EXERCISE GOAL: The required output is the whole listing below, unchanged.

Top of RAW DATA

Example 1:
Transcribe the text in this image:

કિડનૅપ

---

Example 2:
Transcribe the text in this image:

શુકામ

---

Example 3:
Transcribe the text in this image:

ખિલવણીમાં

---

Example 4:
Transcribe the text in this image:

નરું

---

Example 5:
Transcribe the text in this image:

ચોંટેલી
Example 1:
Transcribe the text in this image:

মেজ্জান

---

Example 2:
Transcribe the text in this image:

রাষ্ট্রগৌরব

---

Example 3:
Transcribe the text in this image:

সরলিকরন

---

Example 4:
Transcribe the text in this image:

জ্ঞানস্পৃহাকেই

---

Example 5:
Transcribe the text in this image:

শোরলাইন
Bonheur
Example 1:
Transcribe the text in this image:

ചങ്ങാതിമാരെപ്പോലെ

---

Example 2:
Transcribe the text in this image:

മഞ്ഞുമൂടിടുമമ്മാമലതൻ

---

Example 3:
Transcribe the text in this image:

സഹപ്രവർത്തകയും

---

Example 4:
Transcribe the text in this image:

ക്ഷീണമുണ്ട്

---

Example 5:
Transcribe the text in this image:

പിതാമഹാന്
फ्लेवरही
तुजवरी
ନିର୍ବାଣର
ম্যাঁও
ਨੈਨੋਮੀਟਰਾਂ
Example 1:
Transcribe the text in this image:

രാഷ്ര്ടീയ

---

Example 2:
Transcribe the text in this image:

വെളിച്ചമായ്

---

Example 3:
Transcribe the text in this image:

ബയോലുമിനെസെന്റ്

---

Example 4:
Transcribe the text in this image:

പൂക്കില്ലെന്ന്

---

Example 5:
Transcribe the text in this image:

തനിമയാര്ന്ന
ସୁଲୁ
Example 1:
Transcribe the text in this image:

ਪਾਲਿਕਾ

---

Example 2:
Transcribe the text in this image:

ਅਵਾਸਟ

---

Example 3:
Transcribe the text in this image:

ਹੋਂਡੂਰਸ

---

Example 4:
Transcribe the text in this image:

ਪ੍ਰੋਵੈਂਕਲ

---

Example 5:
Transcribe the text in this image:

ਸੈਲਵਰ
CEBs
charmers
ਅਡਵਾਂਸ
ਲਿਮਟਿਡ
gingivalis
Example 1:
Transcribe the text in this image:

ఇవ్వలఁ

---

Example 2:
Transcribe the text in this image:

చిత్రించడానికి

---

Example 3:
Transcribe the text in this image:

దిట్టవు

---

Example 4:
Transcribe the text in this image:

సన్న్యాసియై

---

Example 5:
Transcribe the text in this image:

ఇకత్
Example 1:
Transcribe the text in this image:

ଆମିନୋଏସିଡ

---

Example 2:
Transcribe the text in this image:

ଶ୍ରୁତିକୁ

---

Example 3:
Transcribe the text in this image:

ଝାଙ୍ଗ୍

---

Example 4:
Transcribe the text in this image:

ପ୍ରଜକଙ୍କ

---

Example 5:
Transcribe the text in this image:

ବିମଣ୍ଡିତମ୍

Bottom of RAW DATA

TASK ANSWER:
Example 1:
Transcribe the text in this image:

કિડનૅપ

---

Example 2:
Transcribe the text in this image:

શુકામ

---

Example 3:
Transcribe the text in this image:

ખિલવણીમાં

---

Example 4:
Transcribe the text in this image:

નરું

---

Example 5:
Transcribe the text in this image:

ચોંટેલી
Example 1:
Transcribe the text in this image:

মেজ্জান

---

Example 2:
Transcribe the text in this image:

রাষ্ট্রগৌরব

---

Example 3:
Transcribe the text in this image:

সরলিকরন

---

Example 4:
Transcribe the text in this image:

জ্ঞানস্পৃহাকেই

---

Example 5:
Transcribe the text in this image:

শোরলাইন
Bonheur
Example 1:
Transcribe the text in this image:

ചങ്ങാതിമാരെപ്പോലെ

---

Example 2:
Transcribe the text in this image:

മഞ്ഞുമൂടിടുമമ്മാമലതൻ

---

Example 3:
Transcribe the text in this image:

സഹപ്രവർത്തകയും

---

Example 4:
Transcribe the text in this image:

ക്ഷീണമുണ്ട്

---

Example 5:
Transcribe the text in this image:

പിതാമഹാന്
फ्लेवरही
तुजवरी
ନିର୍ବାଣର
ম্যাঁও
ਨੈਨੋਮੀਟਰਾਂ
Example 1:
Transcribe the text in this image:

രാഷ്ര്ടീയ

---

Example 2:
Transcribe the text in this image:

വെളിച്ചമായ്

---

Example 3:
Transcribe the text in this image:

ബയോലുമിനെസെന്റ്

---

Example 4:
Transcribe the text in this image:

പൂക്കില്ലെന്ന്

---

Example 5:
Transcribe the text in this image:

തനിമയാര്ന്ന
ସୁଲୁ
Example 1:
Transcribe the text in this image:

ਪਾਲਿਕਾ

---

Example 2:
Transcribe the text in this image:

ਅਵਾਸਟ

---

Example 3:
Transcribe the text in this image:

ਹੋਂਡੂਰਸ

---

Example 4:
Transcribe the text in this image:

ਪ੍ਰੋਵੈਂਕਲ

---

Example 5:
Transcribe the text in this image:

ਸੈਲਵਰ
CEBs
charmers
ਅਡਵਾਂਸ
ਲਿਮਟਿਡ
gingivalis
Example 1:
Transcribe the text in this image:

ఇవ్వలఁ

---

Example 2:
Transcribe the text in this image:

చిత్రించడానికి

---

Example 3:
Transcribe the text in this image:

దిట్టవు

---

Example 4:
Transcribe the text in this image:

సన్న్యాసియై

---

Example 5:
Transcribe the text in this image:

ఇకత్
Example 1:
Transcribe the text in this image:

ଆମିନୋଏସିଡ

---

Example 2:
Transcribe the text in this image:

ଶ୍ରୁତିକୁ

---

Example 3:
Transcribe the text in this image:

ଝାଙ୍ଗ୍

---

Example 4:
Transcribe the text in this image:

ପ୍ରଜକଙ୍କ

---

Example 5:
Transcribe the text in this image:

ବିମଣ୍ଡିତମ୍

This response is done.